Молчание нарушил Лева, который, казалось, с каждым часом обретал себя. Уже кипятильник подвешен на оголённых проводах, кипит вода и делается чифир, уже парень оживился, и даже встал, и ведётся у них разговор за тюрьму, положение, за статью, за Иисуса Христа. Вадим в одиночке четыре месяца, ждёт, когда переведут на больницу, должны делать операцию (острая форма отита, осложнение), да денег нет, адвоката тоже, а стало быть и движения. Передач не получает, сидит на баланде. Общее заходит случайно: дороги нет, только ноги иногда. Толком не знает, что за камеры – его и соседние – не сборка, не спец, не общак, не больничка; знает, что за углом по коридору – карцер, и все. Соседи слева – туберкулёзники в тяжёлой форме, справа – спидовые. Два раза в сутки всех вместе из трех камер выводят в туалет, там же есть кран, можно набрать воды, так что если нас здесь оставят, утром нужно залить во что есть. – «Я думаю, – говорит Лева, – завтра нас подымут в хату». – «Лева, – говорю, – все хаты – такие?» – «Нет, эта на кичу похожа, а в хатах по-другому». Понятного мало. Что ж, буду больше слушать, меньше говорить. – «Присаживайтесь, – приглашает Вадим, – яподвинусь». Лева принимает предложение, я же не могу преодолеть отвращения прикоснуться к чему-либо. Покуда станет сил, буду стоять, а когда потеряю сознание, по крайней мере, не буду этого видеть. И в туалет с тубиками и спидовыми не пойду. Никогда.
Серый рассвет прополз через решётку, ничуть не оживив склепа, лишь отчётливей стала видна вековая грязь камеры. Уже был хлеб, баланда: половник чего-то сильно вонючего плюхнули через кормушку в миску Вадика, и он бережно понёс её на шконку; «рыбкин суп», говорит. Никто из нас не спал. Остаток ночи и утро Лева с Вадиком провели в религиозных дискуссиях, то и дело обращаясь к небольшой книжечке Нового Завета. Ещё сутки, может быть, простоять смогу. Разве можно здесь привыкнуть?

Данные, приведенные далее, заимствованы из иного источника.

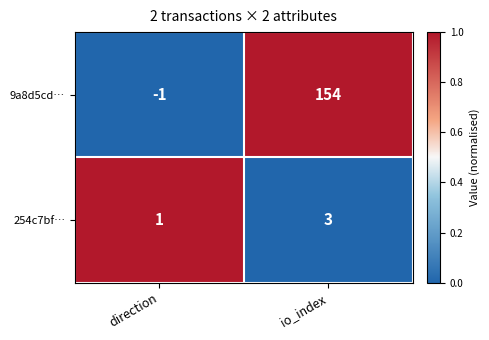

Which series has the largest range (max minus min)?

9a8d5cd…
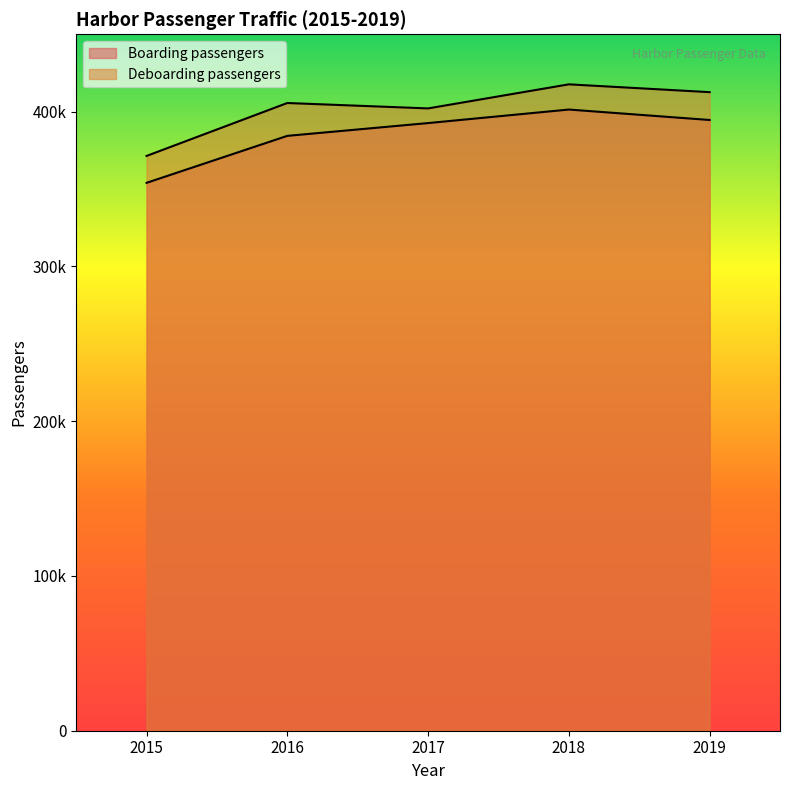

What is the total value across all series at 2015?

725402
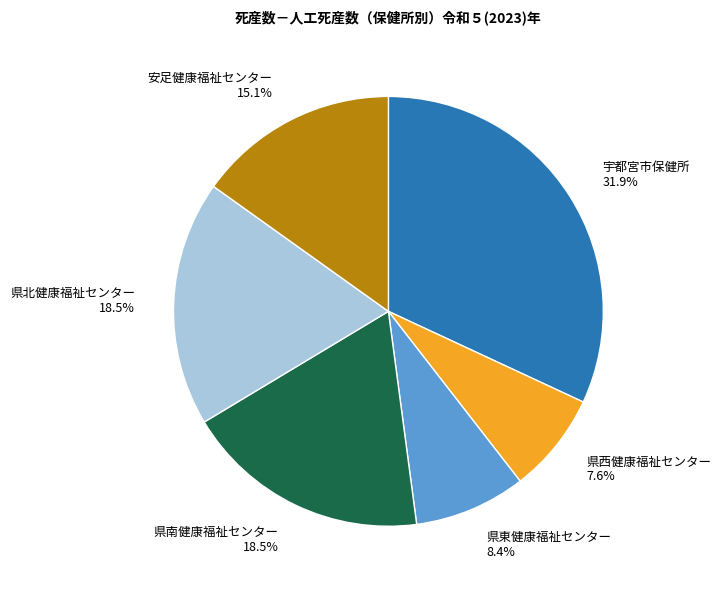

The 県南健康福祉センター slice represents 9% of the pie. True or false?

False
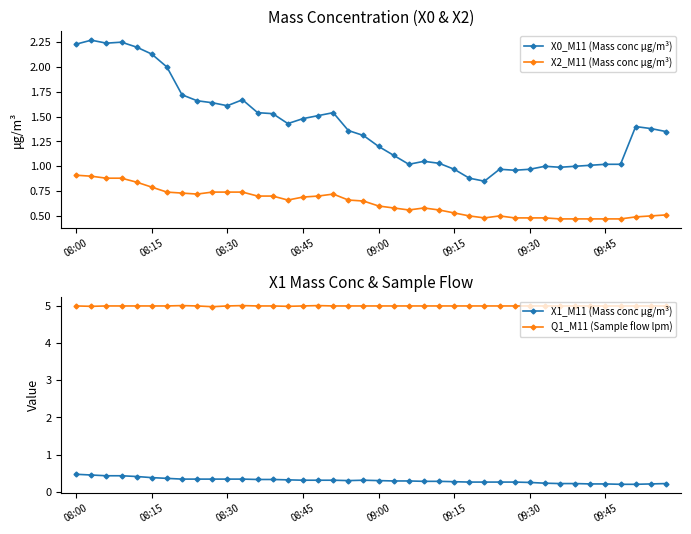

How many values in the X0_M11 (Mass conc μg/m³) series are below 1?

7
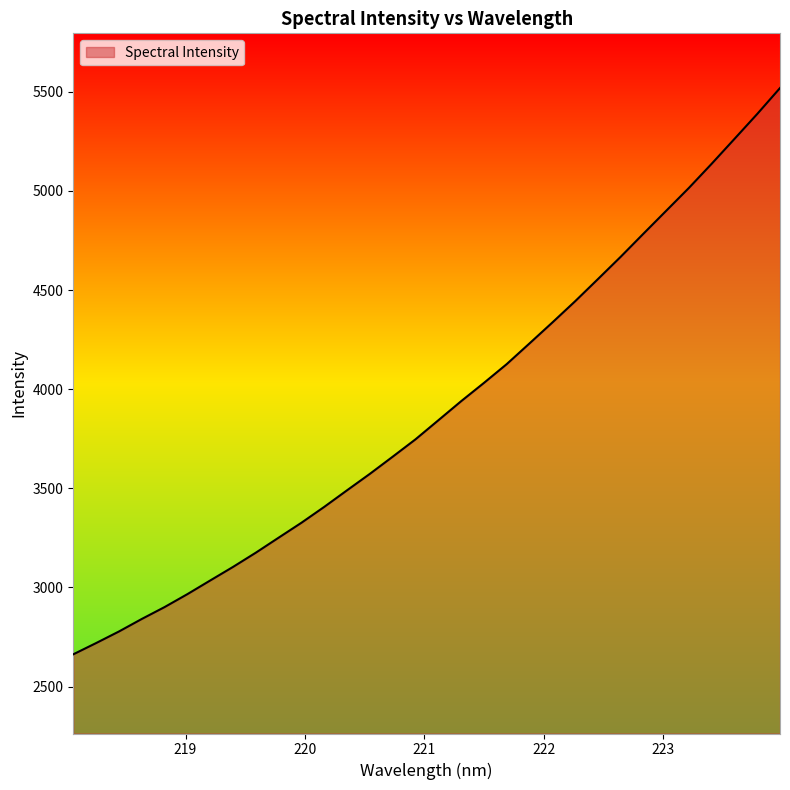

What is the difference between the maximum and minimum values?

2856.3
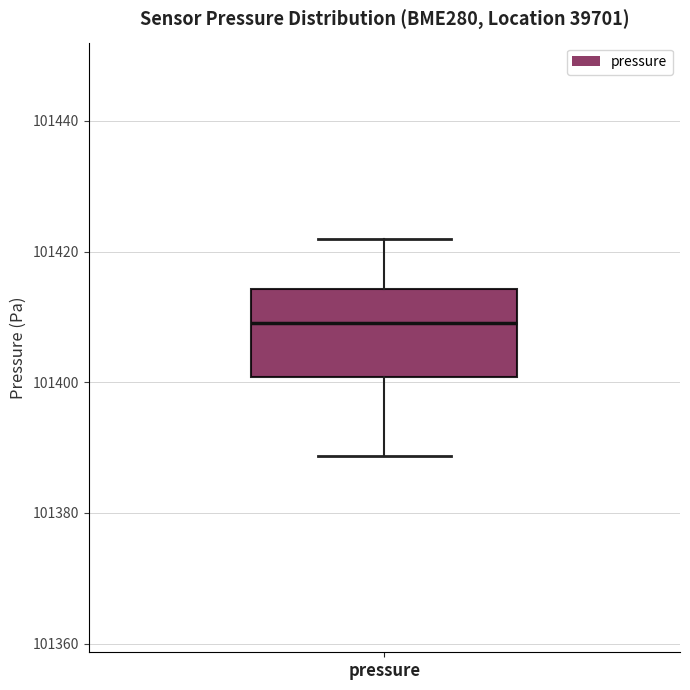

Read this box plot against the y-axis: the position of the median line, the range covered by the box, and the ends of both whiskers. The values are not printed on the chart, so give them approximately, as read against the axis.

median 101410, box 101400 to 101414, whiskers 101388 to 101422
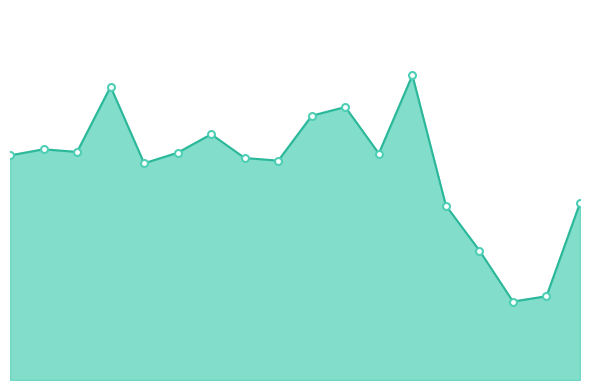

Which label corresponds to the largest value in the chart?

06:55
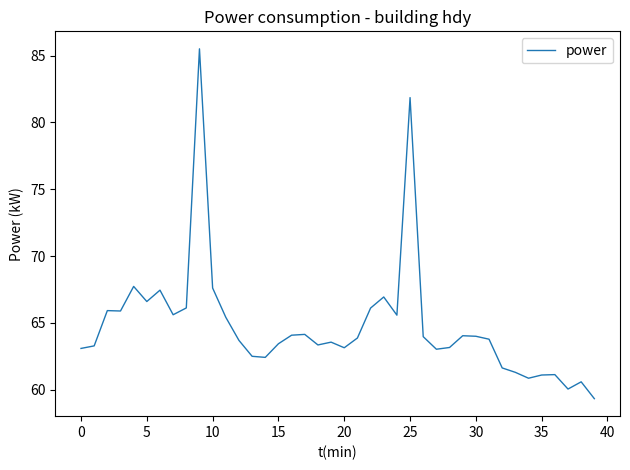

Is this an area chart (filled region under the line)?

No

«Гусейнов, Павлов – с вещами». Давай, Вадик, пока. Держись, если сможешь. Вывели из аппендикса, как из канализации: коридоры становятся светлее, и то, что вчера приводило в ужас, сегодня – как избавление. Надолго ли. Что будет дальше? А вот и вовсе чистый коридор и целая толпа таких, как мы. В окошке вызывают пофамильно, выдают миску, ложку, одеяло. Разбили на группы. Нас, человек десять, завели в комнату без окон; вдоль стены лавка. Все молчат. На большинстве лиц – страх. Выделяется один – насмешливый, презрительный и уверенный. Вдруг обращается ко мне:
– Ты на сборке с Бакинским был?
– Да. Откуда знаешь?
– Пересечетесь ещё – скажи: Валера Бакинский здесь. Это я. Меня тоже приняли. Я поисковую пущу. Видел вас на лестнице вместе. Он не знает, что я здесь.
– Хорошо. Куда дальше, не знаешь?
– Куда-куда! На общак. Может, на спец.
– А в чем разница?
– На спецу лучше. Там даже занавески бывают.
«Павлов! С вещами. Пошли». Коридоры, коридоры, вертухай оглушительно хлопает дверьми в переходах,лестница наверх, уже, наверно, этаж четвёртый. Спешу за вертухаем, придерживая рукой сердце, чтобы не выпрыгнуло, и уже не обращаю внимания на боль в голове.
– Командир, идём-то куда?
– Е…. верблюд
Ясность полная: молчание – золото.
Глава 12.
ЛОМОВОЙ КОТ ВАСЯ, ХАТА 228
От окна до окна (в решётках, но со стёклами) – длинный коридор с невольничьим названием «продол», и устрашающего вида двери в рельефном металле, с тросами-ограничителями, двумя глазками, большим и меньшим (в первый как раз пройдёт ствол), не двери, а монстры, за которыми обманчивая тишина. Эти чудовища стоят на пути арестанта, их никогда не открыть и не закрыть самому – гордые швейцары с холуйским нутром сделают это за тебя. Проклятые двери скрипят и лязгают, открываясь тяжело и неохотно, и грохочут захлопываясь, категорически отгораживая арестанта от всего, на что он имеет от рождения право. Одно слово – тормоза. Вот залязгали зубами замки на двери 228, и что там? Страшнее всего неизвестность, с ней смириться труднее всего.